In 1948, the Metropolitan Museum of Art (Met), under its director Francis Henry Taylor, went into business with the Book-of-the-Month Club (BOMC) to bring art to the masses. Between 1948 and 1962, the two institutions collaborated on three projects: The Metropolitan Museum of Art Miniatures (1948-1957), a series of stamps and albums; the Metropolitan Seminars in Art (1958-60), a course in art appreciation and art history; and a print reproduction of Rembrandt’s Aristotle Contemplating the Bust of Homer (1962), which the Met had purchased in 1961 for a record price. While the Met had dedicated itself to public art education since its founding, the projects with the BOMC were new types of ventures for the museum.
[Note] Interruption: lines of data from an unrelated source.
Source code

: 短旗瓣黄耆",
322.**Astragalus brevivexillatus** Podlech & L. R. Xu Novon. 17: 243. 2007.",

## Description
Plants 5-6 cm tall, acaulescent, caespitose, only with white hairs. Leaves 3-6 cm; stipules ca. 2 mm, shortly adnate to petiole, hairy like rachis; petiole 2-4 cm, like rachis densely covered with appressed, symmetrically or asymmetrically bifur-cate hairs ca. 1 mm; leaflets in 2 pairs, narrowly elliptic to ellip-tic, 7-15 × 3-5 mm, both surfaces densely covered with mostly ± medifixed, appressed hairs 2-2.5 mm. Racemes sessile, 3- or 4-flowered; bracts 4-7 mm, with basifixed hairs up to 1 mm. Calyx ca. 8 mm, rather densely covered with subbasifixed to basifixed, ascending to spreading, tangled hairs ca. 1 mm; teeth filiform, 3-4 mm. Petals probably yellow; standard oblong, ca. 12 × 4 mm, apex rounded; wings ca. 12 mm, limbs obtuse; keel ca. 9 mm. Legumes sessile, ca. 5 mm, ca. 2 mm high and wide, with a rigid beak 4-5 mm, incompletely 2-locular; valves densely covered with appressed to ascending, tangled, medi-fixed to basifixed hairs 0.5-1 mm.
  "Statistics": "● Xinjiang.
Unlike the traditional work of museum education, these very successful mail-order publications went directly into the homes of subscribers. The Met and the Masses sets these enterprises in middlebrow culture in a variety of contemporary and historical contexts, including the relation of culture and art reproduction to commerce and democracy in America, the history of the Met as an educational institution, the rise of art education in postwar America, and the concurrent transformation of the home into a space that mediated familial privacy and the public sphere. Using never before published archival material, The Met and the Masses demonstrates how the Met, in its ventures with the BOMC, had to tread carefully in upholding its reputation as an institution of high culture when it brought art to the masses in postwar America.